What the task asks:
Please rewrite the letter to President Obama from the words "That book is" through "to have missed.", renaming "scholarship" as "research".

Source passage:
==========
Obama’s Impending “Lessons in Disaster”?

Dear President Obama:

As a student of presidential decision-making, I read with utmost interest Gordon Goldstein’s book, Lessons in Disaster. My curiosity stemmed from the fact that there was a great deal of hoopla that, before making a decision about committing additional troops in Afghanistan, you, along with your advisers, read this book to ensure that right decision was made on that issue. In other words, you were reportedly resolute about avoiding the mistakes of your predecessors before committing the United States in another major conflict of our time.

That book is a fine piece of scholarship, and, indeed, a must read for policymakers. Since you are America’s top policymaker, I was very curious as to what lessons you might have drawn from it. If I could have interviewed you, I would have asked you point blank: What exactly did you learn from that book, and what steps you have taken to avoid making disastrous mistakes? Since I do not have access to you, let me make several observations about what I think your rationale may have been and to think out loud about the aspects of that book to which you may have (or should have) paid attention and the facets you seem to have missed.
==========
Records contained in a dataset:

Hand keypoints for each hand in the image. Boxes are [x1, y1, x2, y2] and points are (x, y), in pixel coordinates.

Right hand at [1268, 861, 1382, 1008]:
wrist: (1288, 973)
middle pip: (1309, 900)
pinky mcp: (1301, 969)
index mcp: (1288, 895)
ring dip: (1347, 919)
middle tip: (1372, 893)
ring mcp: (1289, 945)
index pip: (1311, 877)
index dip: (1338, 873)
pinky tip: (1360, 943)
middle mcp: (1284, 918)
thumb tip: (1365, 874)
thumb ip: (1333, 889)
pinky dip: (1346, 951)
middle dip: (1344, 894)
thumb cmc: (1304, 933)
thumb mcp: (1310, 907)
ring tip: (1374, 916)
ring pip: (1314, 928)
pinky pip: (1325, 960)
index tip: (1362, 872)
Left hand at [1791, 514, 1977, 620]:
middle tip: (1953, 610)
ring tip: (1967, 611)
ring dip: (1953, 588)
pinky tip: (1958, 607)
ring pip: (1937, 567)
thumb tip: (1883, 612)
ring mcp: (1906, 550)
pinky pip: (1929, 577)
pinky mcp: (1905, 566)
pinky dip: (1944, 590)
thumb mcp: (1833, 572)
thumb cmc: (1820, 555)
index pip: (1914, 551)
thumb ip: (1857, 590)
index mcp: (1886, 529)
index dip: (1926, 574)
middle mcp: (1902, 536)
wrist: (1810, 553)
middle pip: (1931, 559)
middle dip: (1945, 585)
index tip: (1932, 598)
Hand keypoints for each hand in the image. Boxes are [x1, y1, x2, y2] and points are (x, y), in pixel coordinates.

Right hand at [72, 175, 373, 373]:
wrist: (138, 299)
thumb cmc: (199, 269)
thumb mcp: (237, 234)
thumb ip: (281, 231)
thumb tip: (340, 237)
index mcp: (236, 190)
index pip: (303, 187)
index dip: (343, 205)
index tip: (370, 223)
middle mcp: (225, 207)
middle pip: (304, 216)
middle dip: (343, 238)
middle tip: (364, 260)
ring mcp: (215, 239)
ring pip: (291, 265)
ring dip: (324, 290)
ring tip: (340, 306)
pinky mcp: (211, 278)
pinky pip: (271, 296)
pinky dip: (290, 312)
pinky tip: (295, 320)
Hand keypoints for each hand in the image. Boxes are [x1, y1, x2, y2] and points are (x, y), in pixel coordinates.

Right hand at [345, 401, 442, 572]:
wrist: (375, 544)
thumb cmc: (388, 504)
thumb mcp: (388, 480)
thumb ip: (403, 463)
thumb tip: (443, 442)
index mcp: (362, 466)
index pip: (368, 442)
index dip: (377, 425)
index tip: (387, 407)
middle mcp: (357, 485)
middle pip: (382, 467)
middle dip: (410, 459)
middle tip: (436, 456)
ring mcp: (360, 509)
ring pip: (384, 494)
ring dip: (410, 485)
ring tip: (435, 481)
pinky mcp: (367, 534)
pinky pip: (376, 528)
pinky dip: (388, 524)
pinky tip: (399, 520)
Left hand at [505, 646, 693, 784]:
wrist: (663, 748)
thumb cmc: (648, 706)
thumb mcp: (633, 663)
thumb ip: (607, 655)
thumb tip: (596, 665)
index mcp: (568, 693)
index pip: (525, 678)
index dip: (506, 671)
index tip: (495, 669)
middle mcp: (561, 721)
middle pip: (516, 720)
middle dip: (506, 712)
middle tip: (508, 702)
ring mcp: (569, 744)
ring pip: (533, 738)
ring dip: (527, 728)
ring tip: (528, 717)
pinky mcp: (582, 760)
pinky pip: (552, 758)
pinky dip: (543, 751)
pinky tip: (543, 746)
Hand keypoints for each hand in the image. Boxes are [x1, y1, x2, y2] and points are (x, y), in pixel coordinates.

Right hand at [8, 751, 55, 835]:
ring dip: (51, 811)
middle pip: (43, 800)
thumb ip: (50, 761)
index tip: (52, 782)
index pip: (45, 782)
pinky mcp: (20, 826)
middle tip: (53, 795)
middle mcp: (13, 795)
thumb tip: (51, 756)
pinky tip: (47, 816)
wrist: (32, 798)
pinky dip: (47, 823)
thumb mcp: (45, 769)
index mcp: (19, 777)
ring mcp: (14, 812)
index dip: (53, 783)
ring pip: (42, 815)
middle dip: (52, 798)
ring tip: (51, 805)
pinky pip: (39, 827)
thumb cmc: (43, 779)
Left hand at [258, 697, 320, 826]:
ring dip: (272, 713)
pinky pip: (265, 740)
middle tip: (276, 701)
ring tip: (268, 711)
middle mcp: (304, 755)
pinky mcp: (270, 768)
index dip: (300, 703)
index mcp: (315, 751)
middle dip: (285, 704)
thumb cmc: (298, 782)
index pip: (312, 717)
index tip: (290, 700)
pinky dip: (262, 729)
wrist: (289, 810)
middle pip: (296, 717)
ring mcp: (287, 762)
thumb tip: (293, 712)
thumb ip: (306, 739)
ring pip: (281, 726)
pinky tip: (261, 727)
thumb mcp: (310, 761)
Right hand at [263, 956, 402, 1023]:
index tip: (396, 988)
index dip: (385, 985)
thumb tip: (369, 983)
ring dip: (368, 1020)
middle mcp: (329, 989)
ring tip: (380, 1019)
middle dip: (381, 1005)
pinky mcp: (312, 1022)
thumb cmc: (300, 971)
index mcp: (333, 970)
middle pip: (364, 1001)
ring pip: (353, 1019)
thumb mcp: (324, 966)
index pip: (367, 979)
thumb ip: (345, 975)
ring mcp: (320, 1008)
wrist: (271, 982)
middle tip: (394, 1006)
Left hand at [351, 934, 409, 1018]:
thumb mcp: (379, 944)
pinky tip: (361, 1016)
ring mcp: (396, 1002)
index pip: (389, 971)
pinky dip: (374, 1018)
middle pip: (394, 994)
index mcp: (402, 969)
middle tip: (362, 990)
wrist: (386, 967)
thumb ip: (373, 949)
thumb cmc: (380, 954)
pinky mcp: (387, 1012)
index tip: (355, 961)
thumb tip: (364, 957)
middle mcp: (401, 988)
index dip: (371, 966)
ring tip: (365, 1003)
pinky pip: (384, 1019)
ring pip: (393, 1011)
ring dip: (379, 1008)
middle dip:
==========
Answer to this problem:
That book is a fine piece of research, and, indeed, a must read for policymakers. Since you are America’s top policymaker, I was very curious as to what lessons you might have drawn from it. If I could have interviewed you, I would have asked you point blank: What exactly did you learn from that book, and what steps you have taken to avoid making disastrous mistakes? Since I do not have access to you, let me make several observations about what I think your rationale may have been and to think out loud about the aspects of that book to which you may have (or should have) paid attention and the facets you seem to have missed.